Neptune storm
This series of Hubble Space Telescope images taken over 2 years tracks the demise of a giant dark vortex on the planet Neptune. The oval-shaped spot has shrunk from 3,100 miles across its long axis to 2,300 miles across, over the Hubble observation period.NASA, ESA, and M.H. Wong and A.I. Hsu (UC Berkeley)

Neptune, known for its incredibly powerful winds, is losing one of its iconic dark storms. And thanks to NASA's Hubble Space Telescope, astronomers have managed to capture the massive dark storm, which was once stretched across the Atlantic Ocean from Boston to Portugal, as it is gradually fading away.

In the late 1980s, NASA's Voyager 2 spacecraft first discovered the mysterious dark storms on Neptune, which is located about three billion miles away from the Earth, and is considered as the farthest known major planet in our solar system. Hubble, which had been tracking these elusive features since then, spotted two dark storms in the mid 1990s, but they soon vanished.

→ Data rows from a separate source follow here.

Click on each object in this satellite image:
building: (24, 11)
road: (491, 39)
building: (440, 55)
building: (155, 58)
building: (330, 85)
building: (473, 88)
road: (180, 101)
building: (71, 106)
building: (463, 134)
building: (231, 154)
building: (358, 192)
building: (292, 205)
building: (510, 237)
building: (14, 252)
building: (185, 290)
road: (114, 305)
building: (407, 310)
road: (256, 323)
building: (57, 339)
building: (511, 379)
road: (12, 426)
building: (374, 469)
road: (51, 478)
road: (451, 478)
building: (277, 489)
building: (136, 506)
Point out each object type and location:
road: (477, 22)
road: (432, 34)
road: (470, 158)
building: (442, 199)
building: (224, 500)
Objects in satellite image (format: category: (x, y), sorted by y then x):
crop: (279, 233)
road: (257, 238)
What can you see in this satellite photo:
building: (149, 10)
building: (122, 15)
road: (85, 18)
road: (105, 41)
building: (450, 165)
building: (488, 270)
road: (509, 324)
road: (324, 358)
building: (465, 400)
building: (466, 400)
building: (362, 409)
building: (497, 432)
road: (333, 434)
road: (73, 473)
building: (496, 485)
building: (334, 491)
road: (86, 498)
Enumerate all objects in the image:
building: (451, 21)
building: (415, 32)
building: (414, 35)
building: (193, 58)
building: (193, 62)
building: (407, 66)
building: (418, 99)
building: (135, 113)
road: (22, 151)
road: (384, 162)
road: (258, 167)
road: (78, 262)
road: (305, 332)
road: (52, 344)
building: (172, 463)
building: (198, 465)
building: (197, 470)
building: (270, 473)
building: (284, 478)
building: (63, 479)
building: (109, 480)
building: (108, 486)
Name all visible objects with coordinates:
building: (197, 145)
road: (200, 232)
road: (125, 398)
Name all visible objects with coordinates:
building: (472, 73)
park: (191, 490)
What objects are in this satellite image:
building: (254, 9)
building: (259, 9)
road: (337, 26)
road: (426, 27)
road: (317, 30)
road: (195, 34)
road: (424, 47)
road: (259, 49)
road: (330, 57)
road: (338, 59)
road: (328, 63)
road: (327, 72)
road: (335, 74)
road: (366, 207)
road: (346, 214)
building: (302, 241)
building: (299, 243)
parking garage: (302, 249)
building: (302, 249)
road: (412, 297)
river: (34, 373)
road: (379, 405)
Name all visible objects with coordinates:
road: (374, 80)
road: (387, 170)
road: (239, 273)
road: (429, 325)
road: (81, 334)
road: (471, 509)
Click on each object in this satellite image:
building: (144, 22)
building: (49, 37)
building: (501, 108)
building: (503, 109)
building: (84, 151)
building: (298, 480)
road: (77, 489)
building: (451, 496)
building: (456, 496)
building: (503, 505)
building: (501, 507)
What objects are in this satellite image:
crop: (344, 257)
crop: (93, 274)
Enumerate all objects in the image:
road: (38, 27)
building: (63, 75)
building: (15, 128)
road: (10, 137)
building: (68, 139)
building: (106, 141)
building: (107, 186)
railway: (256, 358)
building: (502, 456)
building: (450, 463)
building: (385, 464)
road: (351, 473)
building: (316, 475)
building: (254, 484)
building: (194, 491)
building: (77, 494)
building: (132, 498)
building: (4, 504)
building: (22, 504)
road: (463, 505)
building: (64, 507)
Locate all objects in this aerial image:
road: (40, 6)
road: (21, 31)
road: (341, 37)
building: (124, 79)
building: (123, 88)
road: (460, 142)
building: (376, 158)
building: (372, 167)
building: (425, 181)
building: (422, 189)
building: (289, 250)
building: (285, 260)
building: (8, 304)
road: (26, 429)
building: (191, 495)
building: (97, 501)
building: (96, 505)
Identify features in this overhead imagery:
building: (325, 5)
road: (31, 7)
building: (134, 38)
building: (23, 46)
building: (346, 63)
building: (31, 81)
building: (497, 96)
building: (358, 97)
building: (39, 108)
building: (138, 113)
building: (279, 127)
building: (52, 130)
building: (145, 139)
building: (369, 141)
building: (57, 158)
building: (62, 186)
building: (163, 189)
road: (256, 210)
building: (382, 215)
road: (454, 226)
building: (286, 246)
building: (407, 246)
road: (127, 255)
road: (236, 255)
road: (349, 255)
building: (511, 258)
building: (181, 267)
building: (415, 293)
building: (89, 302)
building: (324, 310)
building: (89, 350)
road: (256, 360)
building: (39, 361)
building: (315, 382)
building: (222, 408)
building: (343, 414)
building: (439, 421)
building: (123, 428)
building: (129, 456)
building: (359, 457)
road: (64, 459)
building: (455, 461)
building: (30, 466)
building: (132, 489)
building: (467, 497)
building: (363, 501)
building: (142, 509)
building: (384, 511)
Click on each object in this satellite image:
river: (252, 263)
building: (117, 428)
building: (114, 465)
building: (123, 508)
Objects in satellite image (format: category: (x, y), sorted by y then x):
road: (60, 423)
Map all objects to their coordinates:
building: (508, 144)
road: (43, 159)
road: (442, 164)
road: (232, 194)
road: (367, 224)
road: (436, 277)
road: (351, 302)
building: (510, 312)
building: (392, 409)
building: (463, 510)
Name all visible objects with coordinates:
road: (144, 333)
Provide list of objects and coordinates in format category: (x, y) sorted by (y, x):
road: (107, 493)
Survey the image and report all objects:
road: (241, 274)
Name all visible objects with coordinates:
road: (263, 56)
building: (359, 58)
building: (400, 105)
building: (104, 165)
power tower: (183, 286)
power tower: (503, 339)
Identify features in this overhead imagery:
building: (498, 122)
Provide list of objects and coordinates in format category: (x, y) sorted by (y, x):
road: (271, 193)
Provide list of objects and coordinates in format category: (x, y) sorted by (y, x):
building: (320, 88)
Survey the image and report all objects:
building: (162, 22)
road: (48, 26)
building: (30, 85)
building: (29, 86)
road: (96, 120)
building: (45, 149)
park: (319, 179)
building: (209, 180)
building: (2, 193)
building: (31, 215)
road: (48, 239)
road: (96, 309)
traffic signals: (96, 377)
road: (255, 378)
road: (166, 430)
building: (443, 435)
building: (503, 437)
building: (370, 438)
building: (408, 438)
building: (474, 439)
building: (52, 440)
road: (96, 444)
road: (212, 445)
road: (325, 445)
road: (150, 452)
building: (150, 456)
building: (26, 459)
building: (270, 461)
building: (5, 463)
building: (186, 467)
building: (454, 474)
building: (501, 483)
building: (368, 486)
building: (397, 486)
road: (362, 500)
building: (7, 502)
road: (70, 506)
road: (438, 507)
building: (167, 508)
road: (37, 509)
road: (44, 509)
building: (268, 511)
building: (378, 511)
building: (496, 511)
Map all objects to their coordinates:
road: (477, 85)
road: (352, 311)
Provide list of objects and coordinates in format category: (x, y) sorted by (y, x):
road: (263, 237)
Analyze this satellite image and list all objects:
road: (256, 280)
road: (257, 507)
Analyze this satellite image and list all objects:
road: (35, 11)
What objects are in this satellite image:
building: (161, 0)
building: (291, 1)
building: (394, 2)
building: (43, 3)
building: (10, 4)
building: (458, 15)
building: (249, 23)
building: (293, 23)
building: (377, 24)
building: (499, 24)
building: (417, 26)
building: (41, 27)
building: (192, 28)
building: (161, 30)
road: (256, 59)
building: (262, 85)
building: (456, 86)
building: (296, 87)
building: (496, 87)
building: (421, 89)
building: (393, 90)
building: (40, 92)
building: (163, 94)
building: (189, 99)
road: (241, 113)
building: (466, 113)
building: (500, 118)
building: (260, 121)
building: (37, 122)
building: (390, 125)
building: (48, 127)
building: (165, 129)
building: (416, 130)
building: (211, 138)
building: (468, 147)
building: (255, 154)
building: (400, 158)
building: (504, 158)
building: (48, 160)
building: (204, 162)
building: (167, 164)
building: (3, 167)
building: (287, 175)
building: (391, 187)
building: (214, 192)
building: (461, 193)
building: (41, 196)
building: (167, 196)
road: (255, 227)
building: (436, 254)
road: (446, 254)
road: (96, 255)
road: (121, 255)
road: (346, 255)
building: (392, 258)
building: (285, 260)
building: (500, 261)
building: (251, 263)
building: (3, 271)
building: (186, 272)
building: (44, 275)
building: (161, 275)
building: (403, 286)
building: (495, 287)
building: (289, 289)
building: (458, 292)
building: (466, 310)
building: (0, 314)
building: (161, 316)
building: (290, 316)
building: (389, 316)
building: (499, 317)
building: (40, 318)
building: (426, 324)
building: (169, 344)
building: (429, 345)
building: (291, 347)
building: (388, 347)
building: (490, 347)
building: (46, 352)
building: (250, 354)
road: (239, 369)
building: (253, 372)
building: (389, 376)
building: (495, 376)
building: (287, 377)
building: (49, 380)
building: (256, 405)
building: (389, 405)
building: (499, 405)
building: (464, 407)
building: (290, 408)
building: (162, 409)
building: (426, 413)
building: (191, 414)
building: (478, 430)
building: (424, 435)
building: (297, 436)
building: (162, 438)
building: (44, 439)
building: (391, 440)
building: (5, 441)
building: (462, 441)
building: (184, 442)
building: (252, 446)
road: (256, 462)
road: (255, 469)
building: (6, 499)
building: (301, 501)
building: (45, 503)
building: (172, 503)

The shrinking dark storm in question, which was first discovered on Neptune in 2015, spins in an anti-cyclonic direction like Jupiter's Great Red Spot (GRS). But what such storms might be containing inside them? According to scientists, the dark spot material seen in the Hubble images may be hydrogen sulfide that smells like rotten eggs.

The latest data provided by Hubble is very significant in helping astronomers better understand Neptune's deep winds as Neptune's dark vortices only last a few years. In comparison, Jupiter's GRS has been visible for at least 200 years now, but it's also predicted to die within two decades.

"We have no evidence of how these vortices are formed or how fast they rotate," Agustín Sánchez-Lavega from the University of the Basque Country in Spain said in a statement. "It is most likely that they arise from an instability in the sheared eastward and westward winds."

There are three main wind jets on Neptune, including one that goes from east to west at the equator, and two others that move eastward around the north and south poles. The anticyclones that form between these jets then pull up dark material from below the clouds.

"No facilities other than Hubble and Voyager have observed these vortices. For now, only Hubble can provide the data we need to understand how common or rare these fascinating neptunian weather systems may be," Michael H. Wong of the University of California at Berkeley said.